Survey respondents gave roughly equal top billing to the following characteristics of great commentary, ranking the characteristics on a scale from 1 “Most important” to 5 “Not at all important”:
- Fundamental analysis that’s good—one respondent said, “Facts and figures are great but context and implications are key.”—Average ranking 1.5
- Writing that is clear and easy to understand—I was delighted with the comment that “To be GREAT, it must be concise and jargon-free, or at least low-jargon.”—Average ranking 1.5
- Different perspective—Average ranking 1.63
Next came “Writing that is distinctive and colorful.”
Lagging far behind were “Predictions that are accurate” and “Technical analysis that’s good.” As for accuracy of predictions, on respondent said, “I actually think it’s more important to understand their rationale (and agree or disagree) rather than merely accept anyone’s opinion as fact.”
Another factor, which I gleaned from comments on respondents’ favorite commentators, is that my respondents liked commentary that focused on the readers’ needs, rather than on promoting the firm or its investment strategies. That makes it tough for fund managers to excel.
How great fixed-income commentary differs from great commentary about other asset classes
Here’s my summary of what people said in their open-ended comments about what distinguishes great commentary about bonds:
- It matters more, said a respondent who believes that “bond markets drive stock markets long term.” On a related note, another respondent said, “Fixed income is the area that is most important to identifying global-macro trends and future economic prospects by looking at the current situation on yields vs. interest rates and where they are headed; stocks are volatile and always changing; other asset classes are in a league of their own.”
- It’s more oriented to the longer term, with “less emphasis on daily tactical or daily news type of hyperbole.”
- It’s more diverse because each bond sector has unique characteristics.
- It shows awareness of whether the buyers are investors or traders and the diverse purposes (total return/income/diversification/safety) for which fixed-income is used.
- Unlike commentary about stocks, which is about stories, commentary about bonds, is “about stories as well as math, f/x, economics, and liquidity.” This seems to relate to another person’s comment that “Fixed income commentary should be based on top-down analytics.”

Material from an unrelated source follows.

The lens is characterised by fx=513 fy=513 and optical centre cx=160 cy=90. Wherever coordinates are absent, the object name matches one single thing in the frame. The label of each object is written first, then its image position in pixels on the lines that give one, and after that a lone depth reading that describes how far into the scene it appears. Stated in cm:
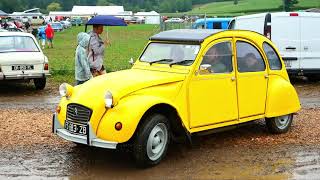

Annoying habits of top fixed-income commentary writers
The commentators whom I’ve discussed would be even better if they could clean up some issues with their writing and presentation, in my opinion.
Here are the annoying habits that I noticed as I viewed their writing samples.
- They are guilty of “Bloggers’ top two punctuation mistakes” and other usage mistakes. I can understand their firm’s editorial staff allowing them to have distinctive voices. However, I’d like to see the editors rein in outright mistakes, such as writing “the gap has broached” instead of “the gap has breached.”
- They use too much jargon, especially if their commentary is aimed at individual investors. They could learn from Donald Trump and ask themselves “What would The Wall Street Journal do?“
You can improve YOUR investment commentary writing with my June 23 webinar.
Interesting. The world of fixed-income is, to me, much more complicated than the world of stocks, ha. I don’t know if other people feel that way…
Pascal,
Thank you for commenting. Bonds certainly differ from stocks in what drives them.